Your assignment — Could you copy every line of the data that contains "Untreated"?

Data extracts START

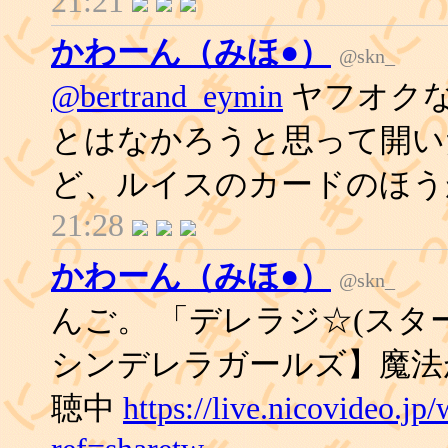
21:21
かわーん（みほ●）
@skn_
@bertrand_eymin
ヤフオク
とはなかろうと思って開い
ど、ルイスのカードのほう
21:28
かわーん（みほ●）
@skn_
んご。 「デレラジ☆(スタ
シンデレラガールズ】魔法が
聴中
https://live.nicovideo.j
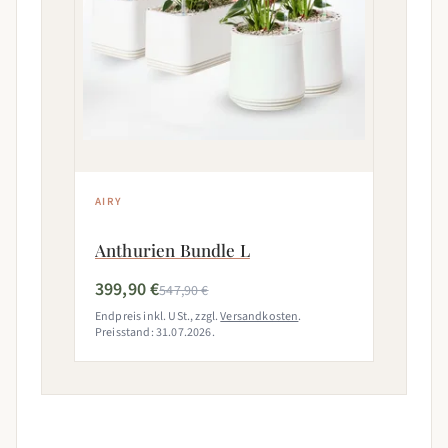
AIRY
Anthurien Bundle L
399,90 €
547,90 €
Endpreis inkl. USt., zzgl.
Versandkosten
.
Preisstand: 31.07.2026.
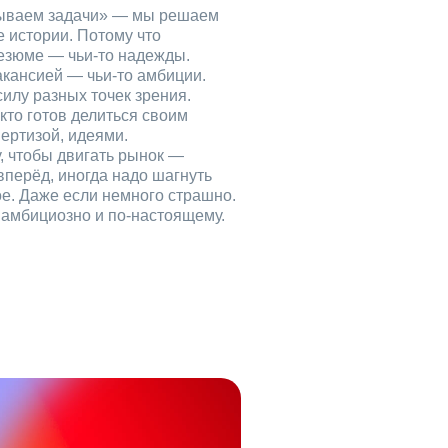
рываем задачи» — мы решаем
е истории. Потому что
езюме — чьи‑то надежды.
акансией — чьи‑то амбиции.
илу разных точек зрения.
кто готов делиться своим
ертизой, идеями.
, чтобы двигать рынок —
вперёд, иногда надо шагнуть
ое. Даже если немного страшно.
, амбициозно и по‑настоящему.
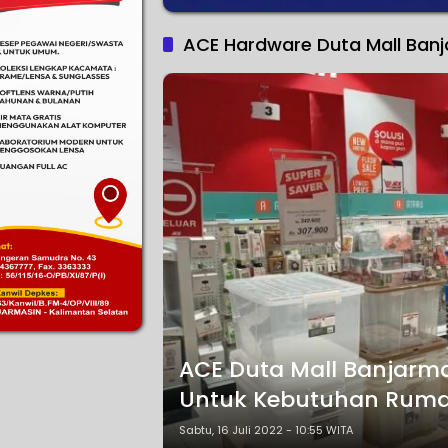
ACE Hardware Duta Mall Ban
ACE Duta Mall Banjarma
Untuk Kebutuhan Rum
Sabtu, 16 Juli 2022 - 10:55 WITA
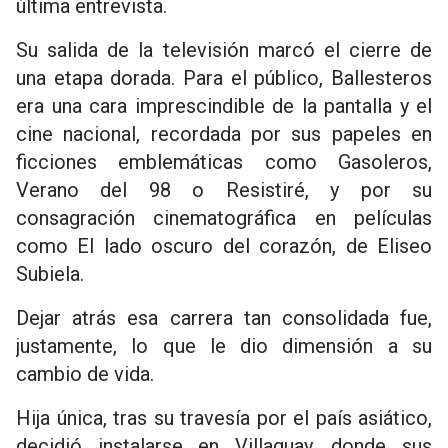
última entrevista.
Su salida de la televisión marcó el cierre de
una etapa dorada. Para el público, Ballesteros
era una cara imprescindible de la pantalla y el
cine nacional, recordada por sus papeles en
ficciones emblemáticas como Gasoleros,
Verano del 98 o Resistiré, y por su
consagración cinematográfica en películas
como El lado oscuro del corazón, de Eliseo
Subiela.
Dejar atrás esa carrera tan consolidada fue,
justamente, lo que le dio dimensión a su
cambio de vida.
Hija única, tras su travesía por el país asiático,
decidió instalarse en Villaguay, donde sus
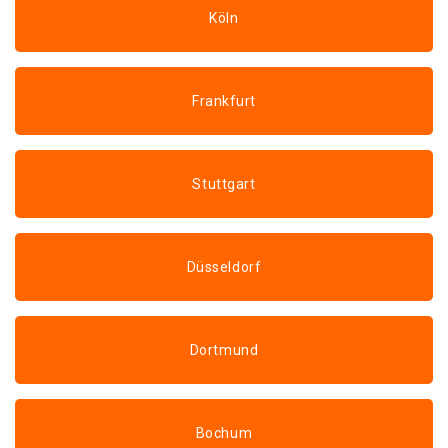
Köln
Frankfurt
Stuttgart
Düsseldorf
Dortmund
Bochum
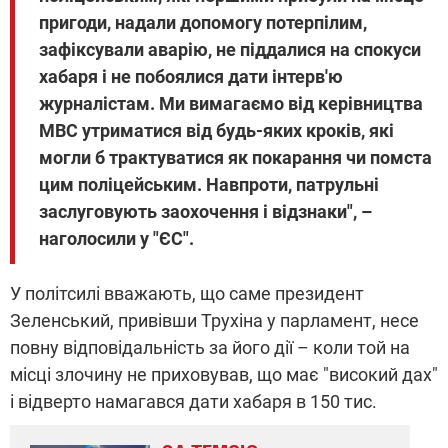
пригоди, надали допомогу потерпілим,
зафіксували аварію, не піддалися на спокуси
хабаря і не побоялися дати інтерв'ю
журналістам. Ми вимагаємо від керівництва
МВС утриматися від будь-яких кроків, які
могли б трактуватися як покарання чи помста
цим поліцейським. Навпроти, патрульні
заслуговують заохочення і відзнаки", –
наголосили у "ЄС".
У політсилі вважають, що саме президент
Зеленський, привівши Трухіна у парламент, несе
повну відповідальність за його дії – коли той на
місці злочину не приховував, що має "високий дах"
і відверто намагався дати хабаря в 150 тис.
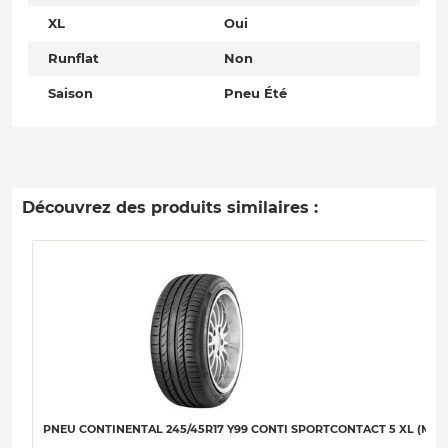
XL
Oui
Runflat
Non
Saison
Pneu Été
Découvrez des produits similaires :
PNEU CONTINENTAL 245/45R17 Y99 CONTI SPORTCONTACT 5 XL (MO) 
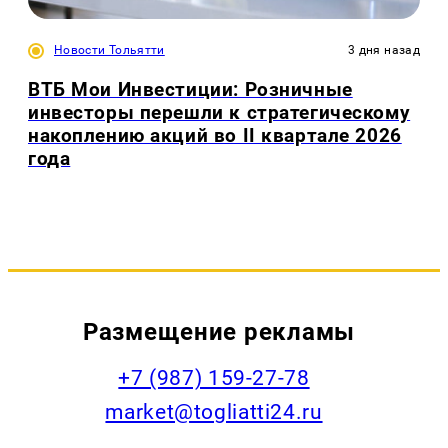
Новости Тольятти
3 дня назад
ВТБ Мои Инвестиции: Розничные
инвесторы перешли к стратегическому
накоплению акций во II квартале 2026
года
Размещение рекламы
+7 (987) 159-27-78
market@togliatti24.ru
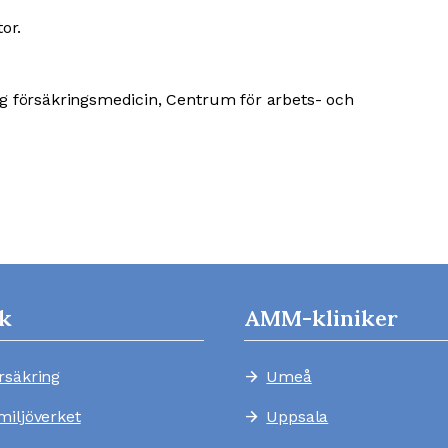
or.
g försäkringsmedicin, Centrum för arbets- och
k
AMM-kliniker
rsäkring
Umeå
arrow_forward
miljöverket
Uppsala
arrow_forward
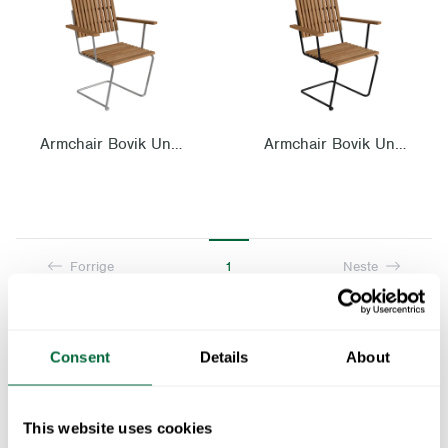
Armchair Bovik Untreated teak with hot galvanized steel base
Armchair Bovik Untreated teak with black steel base
Forrige
1
Neste
Teakstoler – naturlig vakre og bygget for å vare
Consent
Details
About
Teakstolene våre finnes i flere av Grythyttans serier – fra den
ikoniske Lenestol A2 til den elegante Stol 1 og den
This website uses cookies
karakterfulle Bryggeristolen. De kombinerer teakens levende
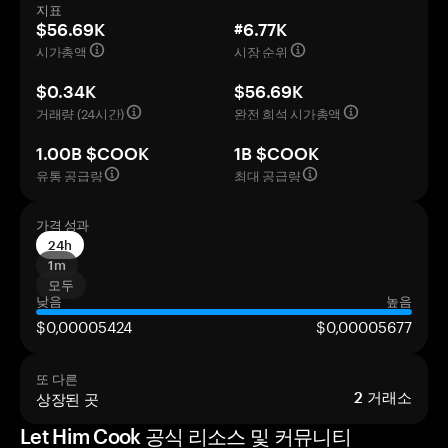
지표
$56.69K
#6.77K
시가총액
시장 순위
$0.34K
$56.69K
거래량 (24시간)
완전 희석 시가총액
1.00B $COOK
1B $COOK
유통 공급량
최대 공급량
가격 성과
24h
1m
모두
낮음
높음
$0,00005424
$0,00005677
또 다른
상장된 곳
2
거래소
Let Him Cook 공식 리소스 및 커뮤니티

Data extracts END

Exercise result —
Armchair Bovik Untreated teak with hot galvanized steel base
Armchair Bovik Untreated teak with black steel base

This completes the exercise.